Ну, напоследок, еще об одном уроке жизни, который я получила в семье Ленки Косиор. Не знаю, пошел ли он мне впрок, применила ли я его как-нибудь на практике. Но главное — осознала. Хоть и с опозданием. И сегодня во всеуслышание о нем заявляю.
Что-то в их скромном, тесном, даже бедном быте было надмирное, кроме увлечения театром. Ведь в двух (или трех?) но все равно — небольших, заставленных комнатах жили не просто пять человек, а несколько разных структур. Про Лялю с мужем я уже сказала и про то, что одна комната принадлежала им. В той, что побольше, проходной, располагались Ленка с матерью. Но ведь был еще Гриша — студент-политехник, младший брат Ляли и старший — Ленки, сын Цили Моисеевны от второго брака, единственный похожий на нее ребенок.
Да, у Ленки мама была не только красавица и незаурядная личность. У нее и судьба сложилась неординарно. Она трижды выходила замуж, в каждом браке родила по ребенку, и все ее мужья трагически погибли. Однако осколки этих семей образовали такой жизнеспособный организм, что соприкасаться с ним, входить в него было легко и приятно. В этом доме не было никаких мелких ссор, стычек на бытовом уровне, никаких взаимных неудовольствий. Может, именно пережитые трагедии выработали иммунитет к пошлым дрязгам? Сначала у матери, а потом и у детей? И эта потрясающая естественность во всем! Готовность спокойно принять любую житейскую ситуацию и повести себя в ней с достоинством.

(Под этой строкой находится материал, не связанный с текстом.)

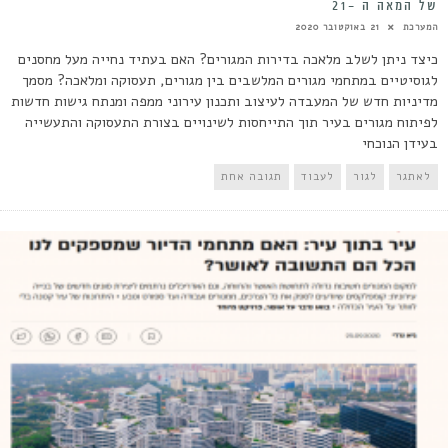
של המאה ה -21
המערכת
21 באוקטובר 2020
כיצד ניתן לשלב מלאכה בדירות המגורים? האם בעתיד נחייה מעל מחסנים
לגוסיטיים במתחמי מגורים המלשבים בין מגורים, תעסוקה ומלאכה? מסמך
מדיניות חדש של המעבדה לעיצוב ותכנון עירוני ממפה ומנתח גישות חדשות
לפיתוח מגורים בעיר תוך התייחסות לשינויים בצורת התעסוקה והתעשייה
בעידן הנוכחי
לאתגר
לגור
לעבוד
תגובה אחת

Вот два сюжета с моим участием. Из первых, так сказать рук. Как говорят англичане: «Прямо из лошадиной пасти». В шестом классе я попала на день рождения Цили Моисеевны. По приглашению? Нет, скорее всего случайно. Тем не менее, была принята как дорогая гостья. Кроме членов семьи за столом оказался высокий, представительный, элегантный мужчина хорошо-хорошо за сорок. Все, включая Ленку, называли его просто Володя. Он пришел с неохватным букетом роз и бутылкой какого-то очень хорошего вина (о марке, о вкусе много рассуждали за столом, для меня это было непривычно). Подавали крепкий сладкий чай и два замечательных пирога, испеченных именинницей. И говорили, говорили, не умолкая, шутили, острили, подначивали. Атмосферы радости и любви хватило бы на какую- нибудь современную тусовку в сто человек. Не зря же я этот вечер запомнила. Хотя, казалось бы, что тут интересного для тринадцатилетней девочки? Разве авантажность этого незнакомого Володи и размеры его букета!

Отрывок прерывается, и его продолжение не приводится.